(Source data begins)

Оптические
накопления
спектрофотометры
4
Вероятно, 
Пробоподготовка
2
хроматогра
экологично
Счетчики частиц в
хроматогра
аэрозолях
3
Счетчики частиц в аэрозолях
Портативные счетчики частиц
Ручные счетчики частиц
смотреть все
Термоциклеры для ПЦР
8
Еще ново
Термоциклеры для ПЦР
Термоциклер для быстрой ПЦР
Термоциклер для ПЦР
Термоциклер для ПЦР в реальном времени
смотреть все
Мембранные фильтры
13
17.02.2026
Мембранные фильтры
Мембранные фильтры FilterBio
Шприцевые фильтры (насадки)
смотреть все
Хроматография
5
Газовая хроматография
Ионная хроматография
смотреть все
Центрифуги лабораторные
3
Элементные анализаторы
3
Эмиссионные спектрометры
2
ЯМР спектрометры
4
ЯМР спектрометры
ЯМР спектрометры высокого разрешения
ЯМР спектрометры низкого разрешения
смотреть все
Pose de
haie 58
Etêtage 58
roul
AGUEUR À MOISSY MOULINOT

(Source data ends)
(Source data begins)

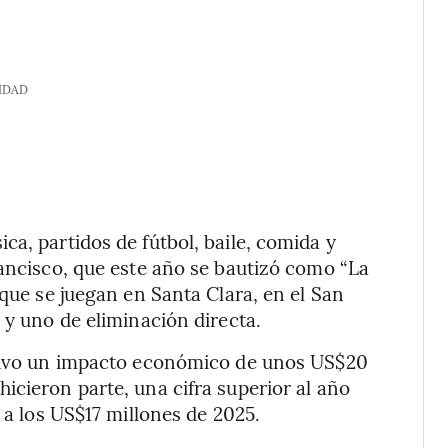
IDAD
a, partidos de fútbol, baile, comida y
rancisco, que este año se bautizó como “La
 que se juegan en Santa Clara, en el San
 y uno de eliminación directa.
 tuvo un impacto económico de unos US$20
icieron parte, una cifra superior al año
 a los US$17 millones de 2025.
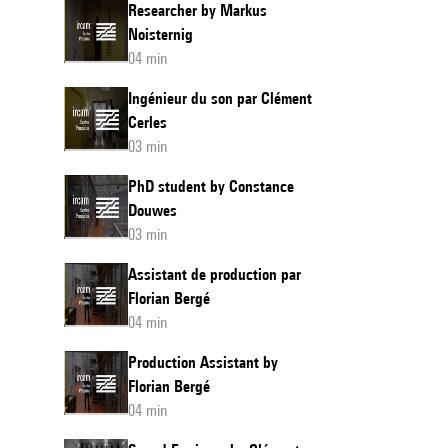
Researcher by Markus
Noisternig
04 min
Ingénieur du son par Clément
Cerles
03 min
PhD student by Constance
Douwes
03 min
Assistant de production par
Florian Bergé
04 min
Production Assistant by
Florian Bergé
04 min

(Source data ends)

**What the task asks:** Copy every line of the listing where the word "аэрозолях" appears.

**Exercise output:**
аэрозолях
Счетчики частиц в аэрозолях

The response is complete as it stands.